§ REQUIREMENT
Say how many lines in the records contain the string "conditioner", giving the number by itself.
(DATA Opens)
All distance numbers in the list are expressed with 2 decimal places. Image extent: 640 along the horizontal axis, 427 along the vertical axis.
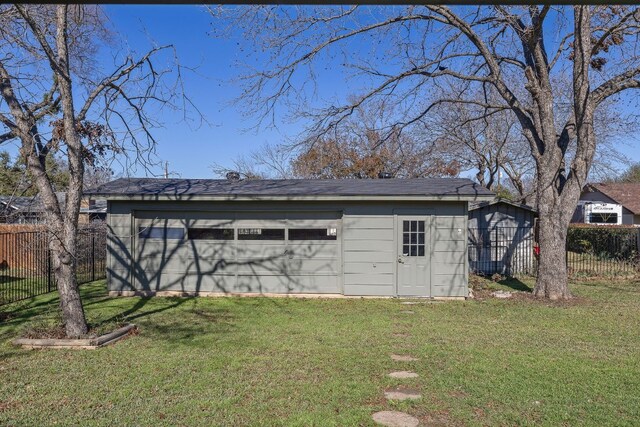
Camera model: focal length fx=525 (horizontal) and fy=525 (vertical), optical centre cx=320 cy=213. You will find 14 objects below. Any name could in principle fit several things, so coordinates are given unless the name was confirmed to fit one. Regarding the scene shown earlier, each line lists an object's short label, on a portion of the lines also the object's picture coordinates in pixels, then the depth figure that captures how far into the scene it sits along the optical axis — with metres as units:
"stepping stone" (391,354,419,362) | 6.84
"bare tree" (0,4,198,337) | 7.84
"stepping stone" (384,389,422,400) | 5.31
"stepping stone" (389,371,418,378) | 6.09
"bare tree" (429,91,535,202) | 26.08
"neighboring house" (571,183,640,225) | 32.88
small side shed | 18.89
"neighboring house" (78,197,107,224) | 29.23
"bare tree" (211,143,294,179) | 36.18
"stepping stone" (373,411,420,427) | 4.61
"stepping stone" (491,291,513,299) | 13.02
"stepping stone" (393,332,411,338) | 8.41
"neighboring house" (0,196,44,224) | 18.20
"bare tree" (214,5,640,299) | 11.87
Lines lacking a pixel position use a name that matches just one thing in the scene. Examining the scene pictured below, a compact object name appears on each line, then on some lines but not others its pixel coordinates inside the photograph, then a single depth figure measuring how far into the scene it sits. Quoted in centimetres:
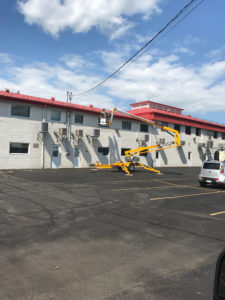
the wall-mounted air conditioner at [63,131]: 2419
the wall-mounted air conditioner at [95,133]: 2678
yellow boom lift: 2333
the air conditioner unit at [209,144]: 3994
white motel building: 2230
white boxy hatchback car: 1570
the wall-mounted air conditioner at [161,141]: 3290
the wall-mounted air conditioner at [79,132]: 2545
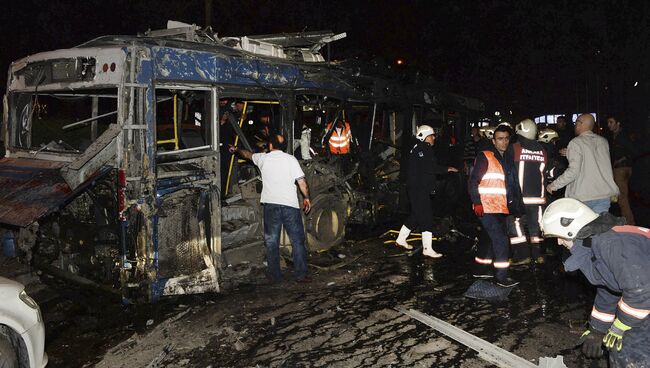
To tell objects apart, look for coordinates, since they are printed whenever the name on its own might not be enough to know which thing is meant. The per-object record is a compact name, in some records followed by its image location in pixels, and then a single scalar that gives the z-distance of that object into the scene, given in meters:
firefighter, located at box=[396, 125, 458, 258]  7.45
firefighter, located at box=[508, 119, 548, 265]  6.51
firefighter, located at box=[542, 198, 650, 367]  2.73
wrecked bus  4.90
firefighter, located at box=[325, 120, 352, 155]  8.22
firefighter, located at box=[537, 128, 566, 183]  7.52
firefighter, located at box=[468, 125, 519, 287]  5.65
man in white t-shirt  6.05
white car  3.21
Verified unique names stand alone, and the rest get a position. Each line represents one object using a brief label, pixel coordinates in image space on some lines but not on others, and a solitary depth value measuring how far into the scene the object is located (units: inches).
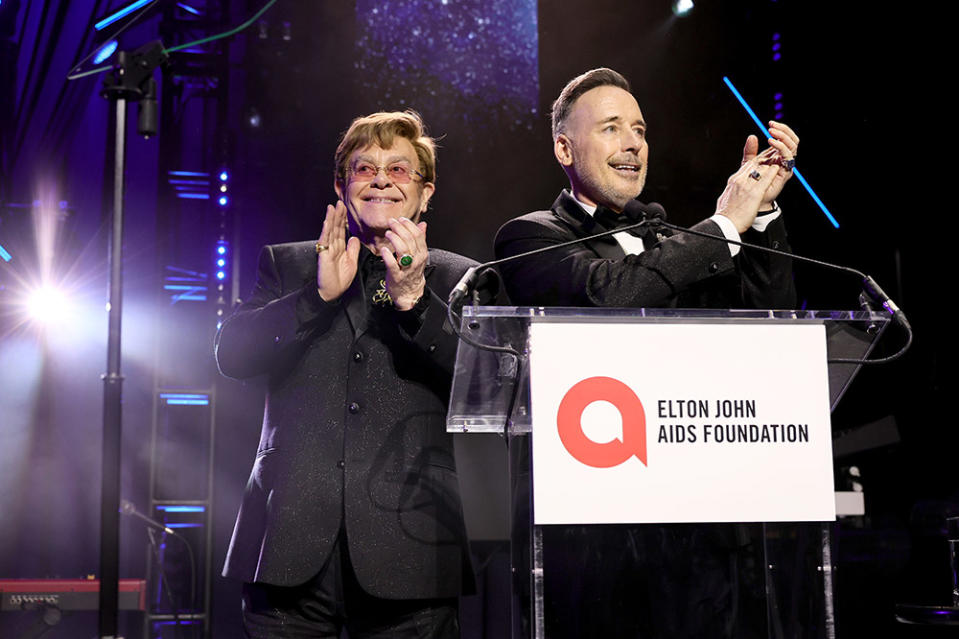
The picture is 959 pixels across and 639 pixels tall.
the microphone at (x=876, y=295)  63.1
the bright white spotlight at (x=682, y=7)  185.5
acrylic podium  54.6
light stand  76.9
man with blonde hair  70.3
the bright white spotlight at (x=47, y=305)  239.8
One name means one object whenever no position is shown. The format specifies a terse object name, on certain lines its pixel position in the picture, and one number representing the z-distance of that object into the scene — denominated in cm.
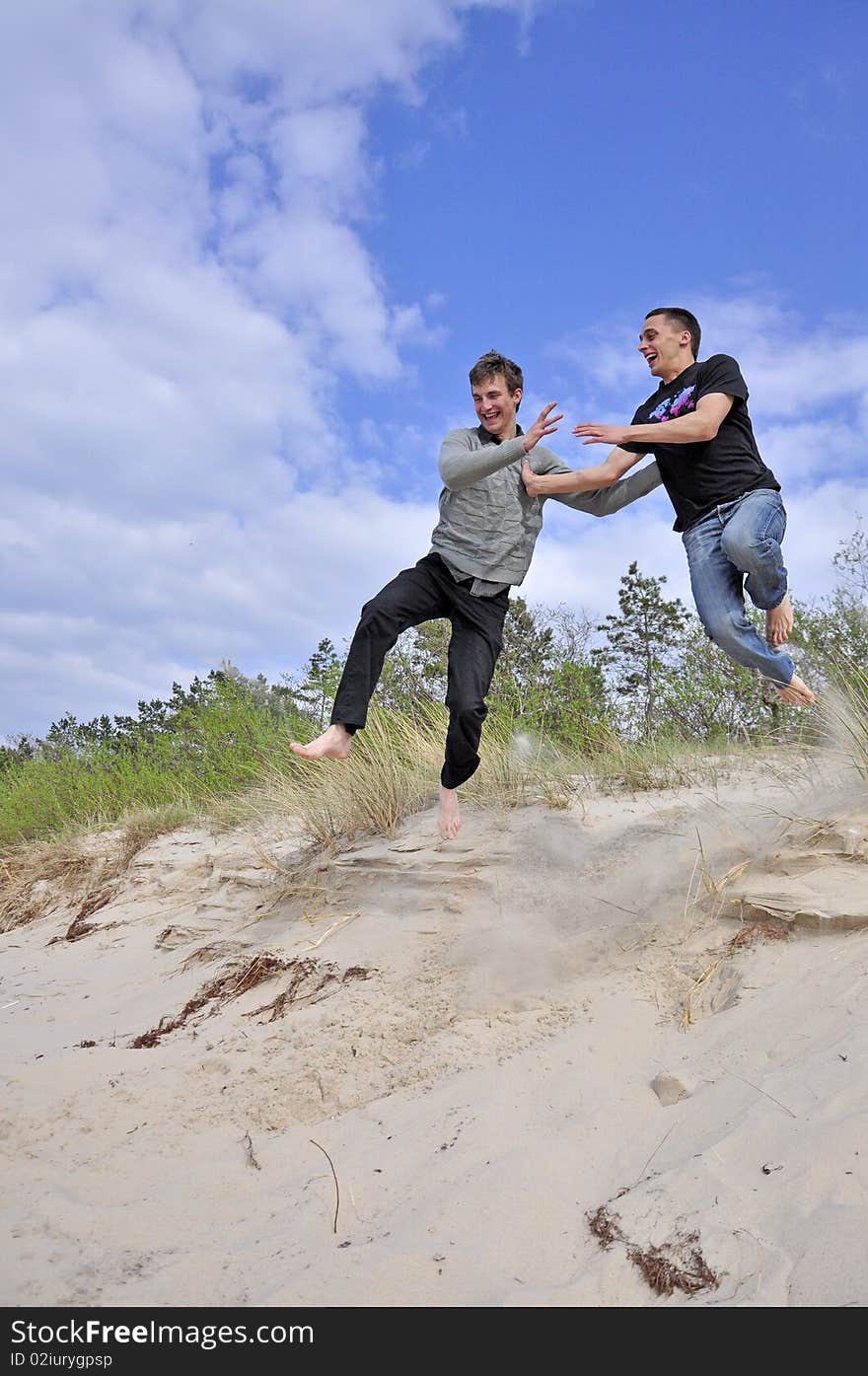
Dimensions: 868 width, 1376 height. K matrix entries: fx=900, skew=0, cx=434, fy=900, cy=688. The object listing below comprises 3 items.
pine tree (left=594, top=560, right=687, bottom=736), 850
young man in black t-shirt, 372
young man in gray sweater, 415
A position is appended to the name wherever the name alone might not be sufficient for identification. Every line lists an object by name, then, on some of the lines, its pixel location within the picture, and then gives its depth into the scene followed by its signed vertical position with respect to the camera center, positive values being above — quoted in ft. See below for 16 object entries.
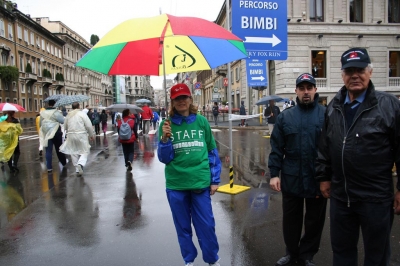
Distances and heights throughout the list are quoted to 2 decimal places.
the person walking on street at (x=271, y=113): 45.84 -0.04
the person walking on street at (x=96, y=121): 69.97 -0.66
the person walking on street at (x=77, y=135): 27.61 -1.41
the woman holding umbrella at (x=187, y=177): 10.84 -2.04
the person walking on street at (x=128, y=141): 29.01 -2.12
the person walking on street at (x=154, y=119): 82.61 -0.72
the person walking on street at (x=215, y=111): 87.30 +0.86
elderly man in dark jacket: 8.25 -1.34
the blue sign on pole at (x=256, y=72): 23.86 +3.04
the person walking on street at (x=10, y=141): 30.14 -1.88
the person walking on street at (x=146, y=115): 70.38 +0.28
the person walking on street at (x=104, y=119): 69.22 -0.28
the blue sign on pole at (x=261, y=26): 19.77 +5.33
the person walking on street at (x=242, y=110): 86.99 +0.78
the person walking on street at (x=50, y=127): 29.12 -0.73
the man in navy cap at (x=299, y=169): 11.22 -1.98
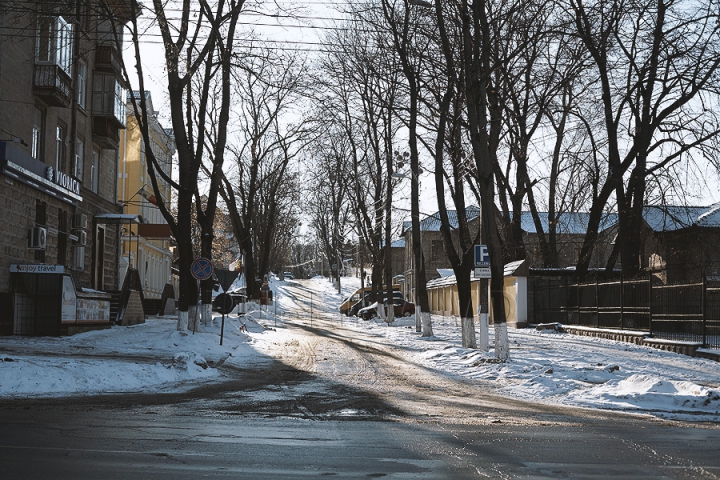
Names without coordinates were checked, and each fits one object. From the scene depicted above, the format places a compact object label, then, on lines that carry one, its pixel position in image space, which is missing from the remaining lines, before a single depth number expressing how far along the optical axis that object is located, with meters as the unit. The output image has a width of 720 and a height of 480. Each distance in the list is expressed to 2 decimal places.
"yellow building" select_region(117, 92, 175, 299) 47.36
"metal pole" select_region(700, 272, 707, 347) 18.92
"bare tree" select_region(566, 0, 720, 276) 23.83
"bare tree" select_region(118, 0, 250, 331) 21.95
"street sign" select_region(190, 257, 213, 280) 21.77
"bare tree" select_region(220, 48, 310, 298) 38.03
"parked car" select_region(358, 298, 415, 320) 51.88
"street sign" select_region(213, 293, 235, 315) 24.27
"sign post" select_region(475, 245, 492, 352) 19.75
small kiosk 22.41
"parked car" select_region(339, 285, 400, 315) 64.01
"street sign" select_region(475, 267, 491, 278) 19.84
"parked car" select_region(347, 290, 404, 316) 56.72
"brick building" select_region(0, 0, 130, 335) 22.39
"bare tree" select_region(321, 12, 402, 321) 28.83
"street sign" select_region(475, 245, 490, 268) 19.75
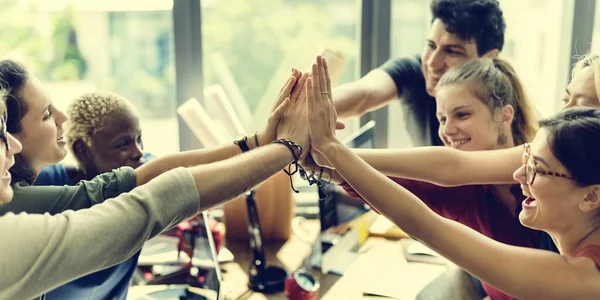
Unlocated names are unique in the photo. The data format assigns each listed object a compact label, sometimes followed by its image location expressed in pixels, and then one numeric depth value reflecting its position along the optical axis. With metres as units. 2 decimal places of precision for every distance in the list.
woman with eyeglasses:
(DATA Closes)
§ ANSWER FOR THIS EXERCISE
5